I'll look back on what I thought about and how I acted, since I used AI—mainly Claude Code—to develop new features adopting Rust, and have been able to operate them without any major issues.
About Me
I'm a web application engineer who mainly does frontend development with TypeScript, React, and similar technologies on a daily basis. I write backend code only occasionally, and my level with Rust was that I had touched it somewhat through self-study.
Development Period
With that background, I implemented the backend for a new feature of a certain product in Rust together with Claude Code. The concept started moving forward in the first half of 2025, and full-scale development began around June 2025.
At that time, Claude Code had just been officially released. It was a timing when agentic coding tools were starting to line up all at once, and I began using it while feeling my way through "how much can I leave to it."
From there, I repeated prototyping and course corrections, and released to production (GA) in February 2026. Since then, I've continued adding features and making improvements. Development has been going on for a little over a year, production operation for about six months, and so far no major incidents have occurred.

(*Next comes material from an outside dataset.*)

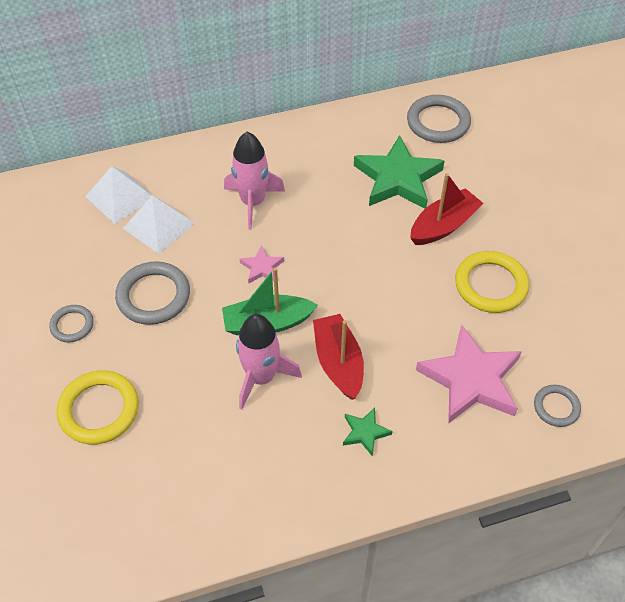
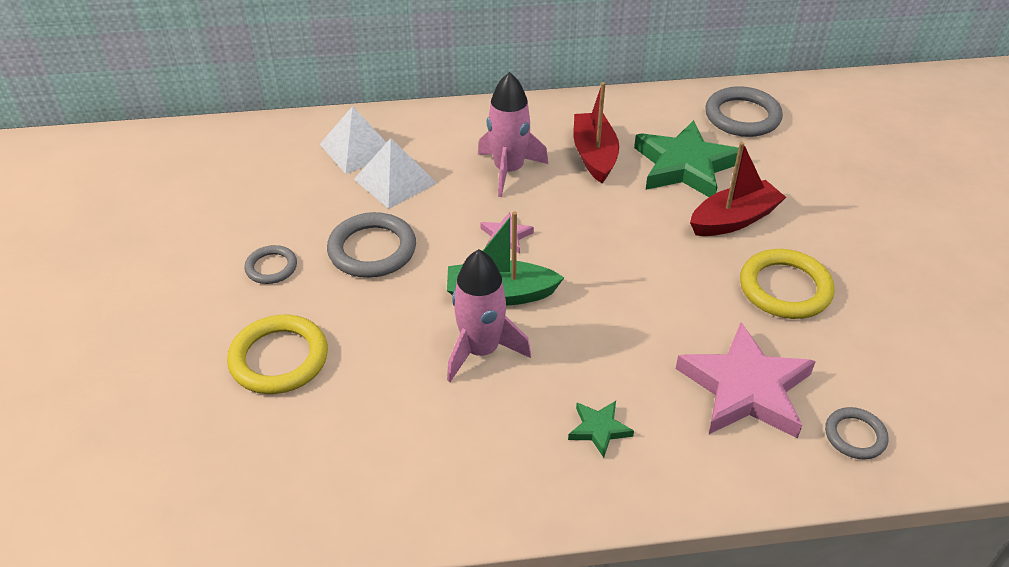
camera: 10 degrees right, 10 degrees down
red boat [313,314,364,400] -> red boat moved to [574,82,619,183]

I did feel an atmosphere where it was considered virtuous to implement everything at once with vibe coding, but looking back now, I think I was proceeding quite conservatively. (The long timeline is also partly because I took parental leave partway through 👶)
Technology Selection
First, I decided to build serverless
The system I built has requirements for what's called real-time ETL—an API that aggregates data in S3 and returns it. The amount of data handled varies depending on conditions, and aggregation in the worst case required high memory processing. There are few endpoints, but the aggregation patterns are extremely numerous—that's the nature of it.
With a resident server, you'd need to keep a high-memory instance running to handle peak load. At our scale, where the number of requests isn't that high, Lambda with pay-per-use pricing seemed like it could significantly reduce computing costs even with high-memory settings. So first, I decided to build serverless.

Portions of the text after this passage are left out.